Demokrasi, kata Christopher H. Achen (Princeton University) dan Larry M. Bartels (Vanderbilt University), semestinya bekerja atas dasar keputusan-keputusan rasional setiap warga negara. Di dalam pemilihan umum, publik memilih individu-individu yang dianggap mampu menegosiasikan kepentingan-kepentingannya di pemerintah dan DPR. Atau di waktu lain, publik bahkan dapat ikut ambil bagian langsung dalam pengambilan keputusan sebuah kebijakan melalui referendum.

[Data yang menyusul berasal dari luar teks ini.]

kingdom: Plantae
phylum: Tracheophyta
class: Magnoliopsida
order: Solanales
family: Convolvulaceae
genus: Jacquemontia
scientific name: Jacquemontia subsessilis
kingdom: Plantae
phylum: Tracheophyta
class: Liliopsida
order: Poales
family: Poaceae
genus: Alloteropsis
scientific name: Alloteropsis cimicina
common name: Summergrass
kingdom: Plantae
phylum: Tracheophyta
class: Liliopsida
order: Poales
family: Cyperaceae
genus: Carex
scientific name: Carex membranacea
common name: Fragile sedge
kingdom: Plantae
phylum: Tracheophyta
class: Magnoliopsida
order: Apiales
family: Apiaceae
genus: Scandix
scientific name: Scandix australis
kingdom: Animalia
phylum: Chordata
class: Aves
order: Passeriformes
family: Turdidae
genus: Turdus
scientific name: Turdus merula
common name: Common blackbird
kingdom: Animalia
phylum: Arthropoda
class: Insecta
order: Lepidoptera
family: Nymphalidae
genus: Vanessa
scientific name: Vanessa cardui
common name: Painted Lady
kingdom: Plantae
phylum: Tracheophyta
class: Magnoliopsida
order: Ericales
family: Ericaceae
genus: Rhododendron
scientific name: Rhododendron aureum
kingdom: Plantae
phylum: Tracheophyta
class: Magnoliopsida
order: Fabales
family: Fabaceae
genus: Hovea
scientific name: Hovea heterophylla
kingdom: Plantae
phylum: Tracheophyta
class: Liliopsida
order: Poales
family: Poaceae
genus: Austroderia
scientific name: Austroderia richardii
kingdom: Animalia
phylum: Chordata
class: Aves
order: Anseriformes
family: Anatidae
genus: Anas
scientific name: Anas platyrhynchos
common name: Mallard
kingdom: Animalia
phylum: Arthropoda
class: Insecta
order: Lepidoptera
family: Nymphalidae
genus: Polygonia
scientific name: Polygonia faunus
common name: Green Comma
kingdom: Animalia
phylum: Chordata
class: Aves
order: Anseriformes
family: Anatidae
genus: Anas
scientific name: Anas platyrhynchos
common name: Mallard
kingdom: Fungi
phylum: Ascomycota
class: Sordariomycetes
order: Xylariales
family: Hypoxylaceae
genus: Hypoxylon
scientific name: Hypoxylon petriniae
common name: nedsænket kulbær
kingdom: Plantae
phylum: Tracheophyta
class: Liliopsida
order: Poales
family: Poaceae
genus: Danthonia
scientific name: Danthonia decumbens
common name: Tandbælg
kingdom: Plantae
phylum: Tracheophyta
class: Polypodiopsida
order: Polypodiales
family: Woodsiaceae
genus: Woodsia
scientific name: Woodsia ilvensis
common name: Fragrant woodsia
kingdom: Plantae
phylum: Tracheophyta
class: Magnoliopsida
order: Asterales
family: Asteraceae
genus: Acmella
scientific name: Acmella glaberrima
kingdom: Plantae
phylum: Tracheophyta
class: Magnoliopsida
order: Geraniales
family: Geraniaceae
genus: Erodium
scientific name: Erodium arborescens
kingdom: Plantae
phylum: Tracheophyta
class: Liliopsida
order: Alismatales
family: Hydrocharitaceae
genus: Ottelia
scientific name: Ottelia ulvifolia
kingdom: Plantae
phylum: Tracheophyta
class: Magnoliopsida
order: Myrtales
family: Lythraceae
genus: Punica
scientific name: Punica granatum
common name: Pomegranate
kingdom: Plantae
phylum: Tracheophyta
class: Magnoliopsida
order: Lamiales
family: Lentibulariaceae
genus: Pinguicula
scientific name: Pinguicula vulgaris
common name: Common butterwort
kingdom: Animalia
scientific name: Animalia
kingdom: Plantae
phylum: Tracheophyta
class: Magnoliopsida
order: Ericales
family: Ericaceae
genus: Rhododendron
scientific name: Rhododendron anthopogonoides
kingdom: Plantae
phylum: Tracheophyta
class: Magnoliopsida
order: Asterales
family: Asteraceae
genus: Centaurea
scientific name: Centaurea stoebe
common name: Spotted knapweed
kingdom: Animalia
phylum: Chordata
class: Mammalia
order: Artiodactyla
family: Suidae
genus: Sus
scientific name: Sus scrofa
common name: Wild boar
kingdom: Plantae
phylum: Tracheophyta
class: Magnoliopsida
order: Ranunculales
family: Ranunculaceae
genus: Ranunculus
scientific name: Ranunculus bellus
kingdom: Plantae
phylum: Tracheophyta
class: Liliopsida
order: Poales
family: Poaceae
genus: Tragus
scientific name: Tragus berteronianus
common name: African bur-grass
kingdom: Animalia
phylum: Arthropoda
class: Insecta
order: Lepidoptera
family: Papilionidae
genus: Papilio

Tentu demokrasi yang ideal semacam itu sulit untuk terwujud dan nyaris mustahil mengharapkan setiap orang sepenuhnya bebas dari pengaruh-pengaruh identitas kelompok atau kerumunan. Sudah menjadi fitrah evolusioner bahwa manusia cenderung hidup di dalam kelompok-kelompok, membentuk identitas bersama, dan kemudian mempertahankannya (Tajfel, 1976).
Namun, bukan berarti hal itu menjustifikasi politik kerumunan ala kecebong sebagai sesuatu yang lumrah. Terlepas dari identitas kelompok yang kita miliki, sebagai manusia kita telah diberkahi dengan daya nalar agar mampu berfikir secara kritis, memilah mana politik yang akan membawa kebaikan bersama, dan mana politik yang hanya akan menciptakan chaos.
Dengan menjaga daya nalar itu, kita semestinya mengerti bila sentimen identitas sosial sudah mulai dieksploitasi demi kepentingan segelintir orang. Dan itulah saat di mana kita harus berani mengambil sikap politik yang berbeda.